Over 70 cases of damage to properties owned by South Koreans in the US have been reported due to violent protests convulsing across the country, fueled by the police-involved death of an African American man George Floyd, officials here said Tuesday.
The Foreign Ministry said a total of 79 stores operated by Koreans reported damage -- 50 cases in Philadelphia, 10 in Minneapolis, five in Raleigh, North Carolina, and four in Atlanta -- due to looting and vandalism.
No casualties from Korean communities have been reported so far.
Second Vice Foreign Minister Lee Tae-ho presided over an emergency videoconference in the morning, with the consuls of eight Korean diplomatic missions in the country: New York, Boston, Atlanta, Chicago, Houston, Seattle, San Francisco and Los Angeles. The officials from the Korean Embassy in Washington could not participate due to nighttime curfew imposed in the nation’s capital.
During the meeting, the officials reported on the current situation and preventive measures for damages, and discussed ways to deal with the ongoing situation.
“We will identify the extent of damage on Korean nationals in the US and closely cooperate with local missions to secure safety for our nationals and minimize the damage,” a ministry official said.

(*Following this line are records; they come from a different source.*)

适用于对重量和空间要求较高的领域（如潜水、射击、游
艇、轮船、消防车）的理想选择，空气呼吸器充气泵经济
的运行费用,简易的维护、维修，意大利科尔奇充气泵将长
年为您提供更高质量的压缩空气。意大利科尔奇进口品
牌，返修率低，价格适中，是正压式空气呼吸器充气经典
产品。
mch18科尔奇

Demonstrators filled the streets across multiple US cities after Floyd died last week in Minnesota after a white police officer pressed a knee into his neck for nearly nine minutes, ignoring complaints that he could not breathe.
Many of the protests, over Floyd’s death and wider racial discrimination and police brutality, took a violent turn, escalating into rampage of looting shops, vandalizing property, clash with police and arson. At least 5,600 people have been arrested in cities around the US since demonstrations broke out, according to a count by the Associated Press.
US President Donald Trump on Monday (US time) warned of using the military to quell the widespread civil unrest, if cities and states fail to take the actions “necessary to defend the life and property of their residents.”